AWS Database Blog

Enhancing performance of Amazon RDS for Oracle with NVMe SSD hosted Smart Flash Cache and Temporary Tablespaces

Amazon Relational Database Service for Oracle (RDS for Oracle) supports the instance store for temporary tablespaces and the Database Smart Flash Cache. An instance store for RDS for Oracle is based on Non-Volatile Memory Express (NVMe) SSD devices that are physically attached to the host computer. The storage is optimized for low latency, random I/O performance, and sequential read throughput. At the time of writing, Amazon RDS for Oracle provides the following instance types with instance store: m5d, r5d, x2idn, and x2iedn. Refer to the RDS for Oracle documentation for the most up to date list of supported instances.

In this post, we discuss temporary tablespace and Flash Cache features with local NVMe SSD-based instance storage, configuration options, typical use cases, and feature availability by engine and storage configuration. We dive deep into the tiered cache capability and how it can improve the query performance of latency-sensitive workloads. We also provide an overview of the temporary object capability.

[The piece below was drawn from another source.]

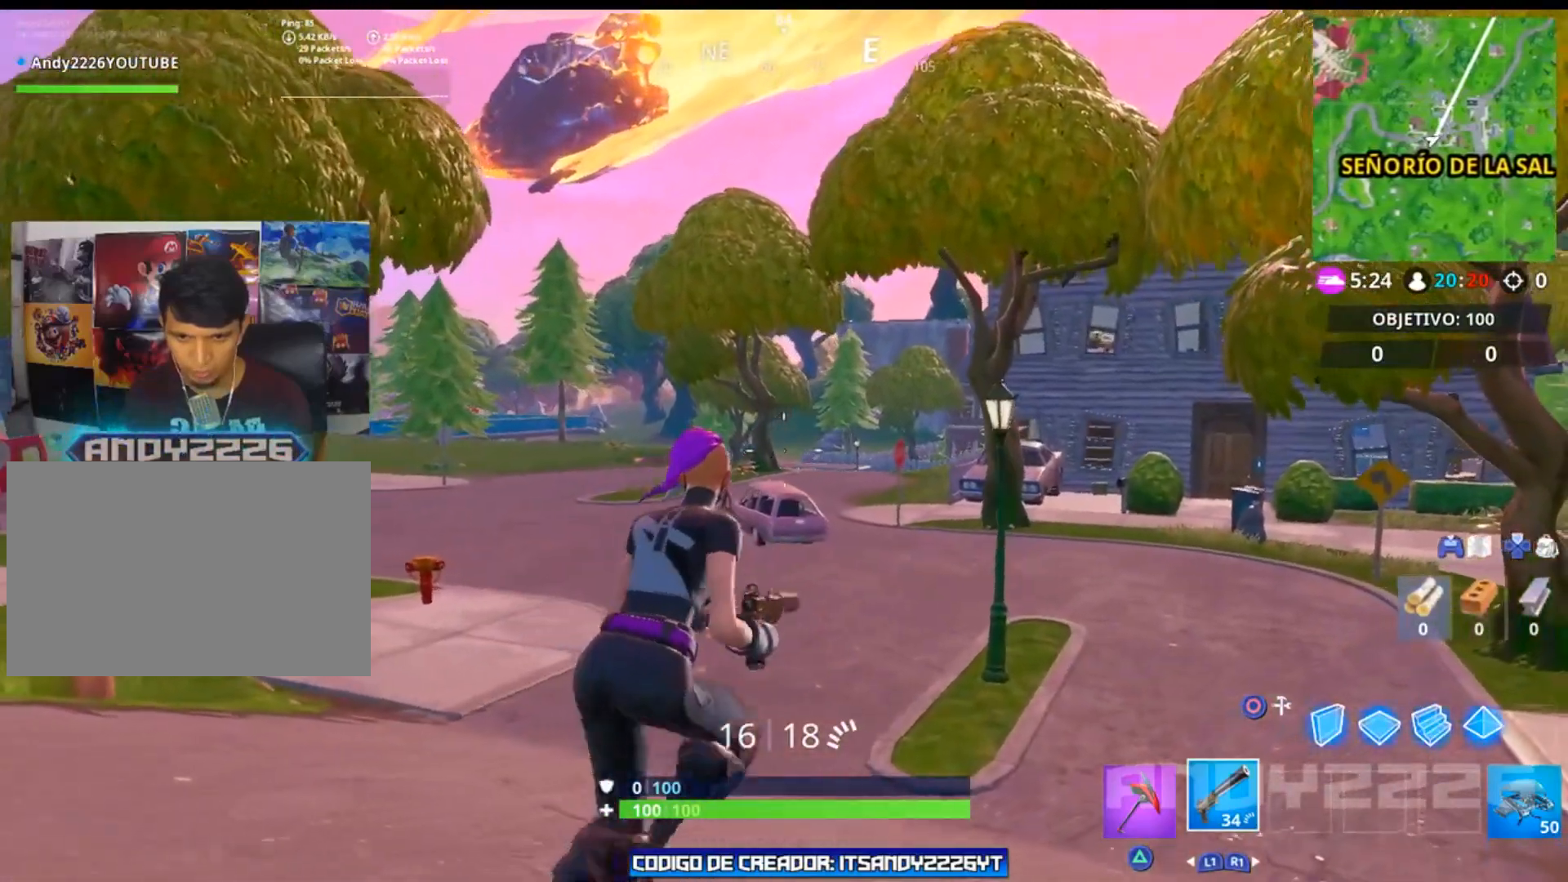
{"buttons": [], "left_stick": "up-right", "right_stick": "up-right", "events": [[16, "right_stick", "up-right"], [317, "right_stick", "center"], [417, "right_stick", "up-right"]]}
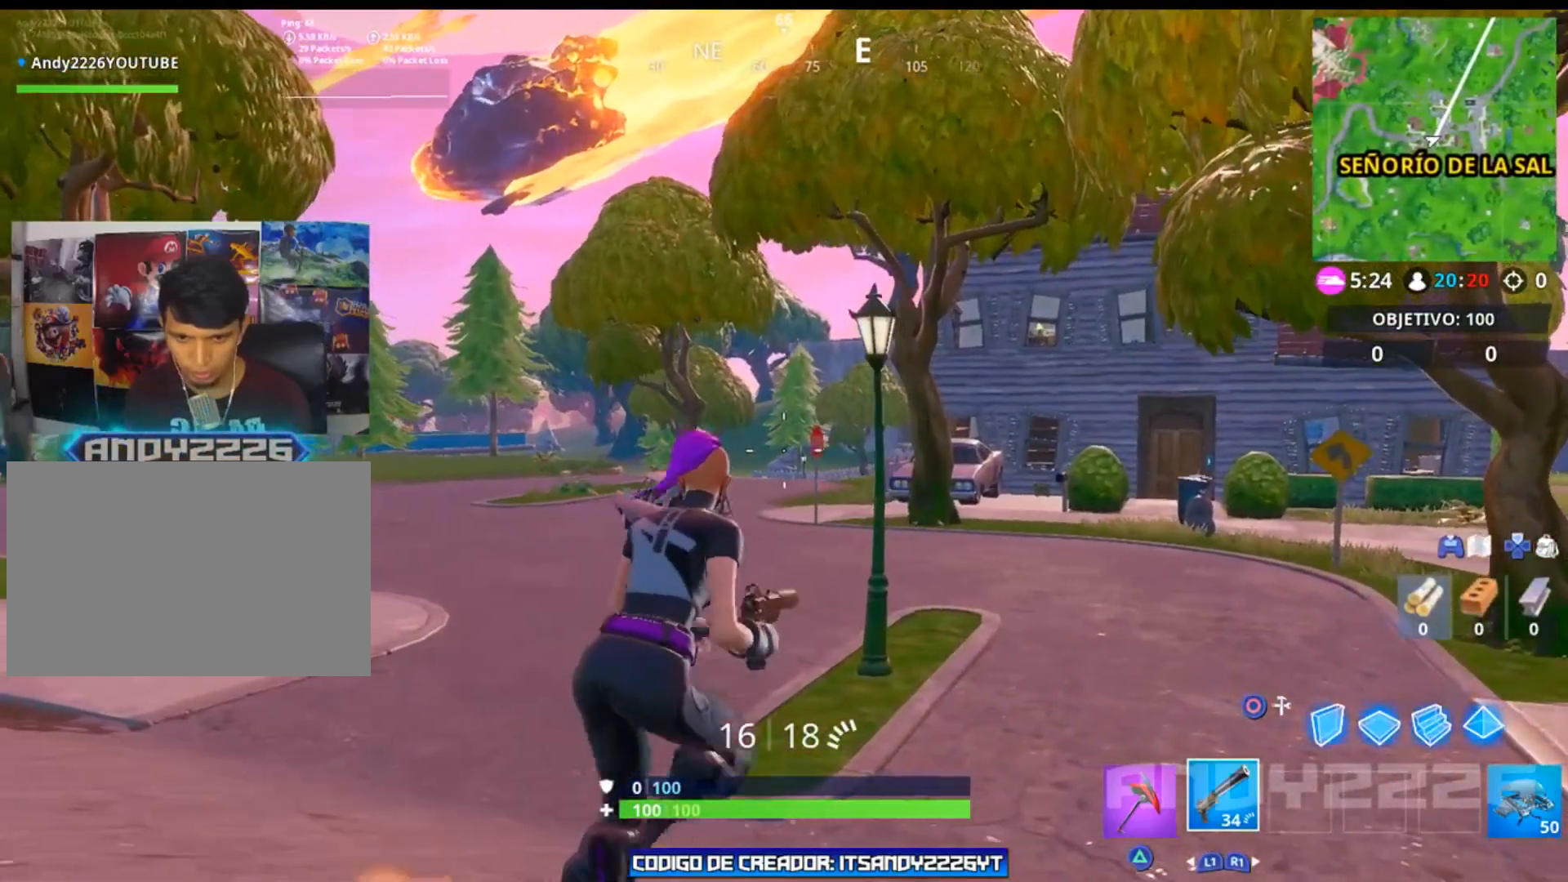
{"buttons": ["L2"], "left_stick": "center", "right_stick": "center", "events": [[50, "right_stick", "right"], [67, "R3", "down"], [67, "left_stick", "center"], [167, "R3", "up"], [217, "right_stick", "up"], [284, "right_stick", "center"], [300, "L2", "down"]]}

Benefits of placing temporary tablespaces on instance storage

Oracle Database uses temporary tablespaces to store intermediate query results that don’t fit in memory. Larger queries can generate large amounts of intermediate data that needs to be cached temporarily but doesn’t need to persist. In particular, a temporary tablespace is useful for sorts, hash aggregations, joins, and as storage for global temporary tables. Placement of temporary tablespace in an instance store is supported on all editions of Oracle running on RDS for Oracle instance. The following diagram illustrates this architecture.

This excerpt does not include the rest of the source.